▶ WORK REQUEST: Every word of the listing must be returned. Retype it exactly.

▶ SUPPLIED INFORMATION:
═══

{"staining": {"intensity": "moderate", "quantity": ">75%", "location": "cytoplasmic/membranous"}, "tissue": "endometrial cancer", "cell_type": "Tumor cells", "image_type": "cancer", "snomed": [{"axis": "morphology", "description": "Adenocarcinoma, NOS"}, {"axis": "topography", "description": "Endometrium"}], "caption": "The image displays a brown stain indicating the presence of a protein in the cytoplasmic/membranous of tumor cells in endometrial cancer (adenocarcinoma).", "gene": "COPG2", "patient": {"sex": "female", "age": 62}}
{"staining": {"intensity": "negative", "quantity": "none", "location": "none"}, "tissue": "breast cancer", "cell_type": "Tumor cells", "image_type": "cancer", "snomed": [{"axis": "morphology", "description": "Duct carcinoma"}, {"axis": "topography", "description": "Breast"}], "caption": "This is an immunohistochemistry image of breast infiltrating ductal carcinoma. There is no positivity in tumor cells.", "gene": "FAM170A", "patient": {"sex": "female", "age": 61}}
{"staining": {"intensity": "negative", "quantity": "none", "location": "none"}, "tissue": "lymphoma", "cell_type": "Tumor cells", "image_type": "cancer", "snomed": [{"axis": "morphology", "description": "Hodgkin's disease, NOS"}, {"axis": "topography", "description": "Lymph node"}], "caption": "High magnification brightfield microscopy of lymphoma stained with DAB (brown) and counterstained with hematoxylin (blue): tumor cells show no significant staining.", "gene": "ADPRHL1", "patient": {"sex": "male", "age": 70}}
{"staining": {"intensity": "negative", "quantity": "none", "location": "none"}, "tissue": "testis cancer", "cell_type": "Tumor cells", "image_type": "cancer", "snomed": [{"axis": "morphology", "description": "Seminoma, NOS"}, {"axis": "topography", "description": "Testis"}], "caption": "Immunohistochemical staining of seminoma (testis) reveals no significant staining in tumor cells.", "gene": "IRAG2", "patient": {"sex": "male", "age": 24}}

═══

▶ ANSWER FOR THE TASK:
{"staining": {"intensity": "moderate", "quantity": ">75%", "location": "cytoplasmic/membranous"}, "tissue": "endometrial cancer", "cell_type": "Tumor cells", "image_type": "cancer", "snomed": [{"axis": "morphology", "description": "Adenocarcinoma, NOS"}, {"axis": "topography", "description": "Endometrium"}], "caption": "The image displays a brown stain indicating the presence of a protein in the cytoplasmic/membranous of tumor cells in endometrial cancer (adenocarcinoma).", "gene": "COPG2", "patient": {"sex": "female", "age": 62}}
{"staining": {"intensity": "negative", "quantity": "none", "location": "none"}, "tissue": "breast cancer", "cell_type": "Tumor cells", "image_type": "cancer", "snomed": [{"axis": "morphology", "description": "Duct carcinoma"}, {"axis": "topography", "description": "Breast"}], "caption": "This is an immunohistochemistry image of breast infiltrating ductal carcinoma. There is no positivity in tumor cells.", "gene": "FAM170A", "patient": {"sex": "female", "age": 61}}
{"staining": {"intensity": "negative", "quantity": "none", "location": "none"}, "tissue": "lymphoma", "cell_type": "Tumor cells", "image_type": "cancer", "snomed": [{"axis": "morphology", "description": "Hodgkin's disease, NOS"}, {"axis": "topography", "description": "Lymph node"}], "caption": "High magnification brightfield microscopy of lymphoma stained with DAB (brown) and counterstained with hematoxylin (blue): tumor cells show no significant staining.", "gene": "ADPRHL1", "patient": {"sex": "male", "age": 70}}
{"staining": {"intensity": "negative", "quantity": "none", "location": "none"}, "tissue": "testis cancer", "cell_type": "Tumor cells", "image_type": "cancer", "snomed": [{"axis": "morphology", "description": "Seminoma, NOS"}, {"axis": "topography", "description": "Testis"}], "caption": "Immunohistochemical staining of seminoma (testis) reveals no significant staining in tumor cells.", "gene": "IRAG2", "patient": {"sex": "male", "age": 24}}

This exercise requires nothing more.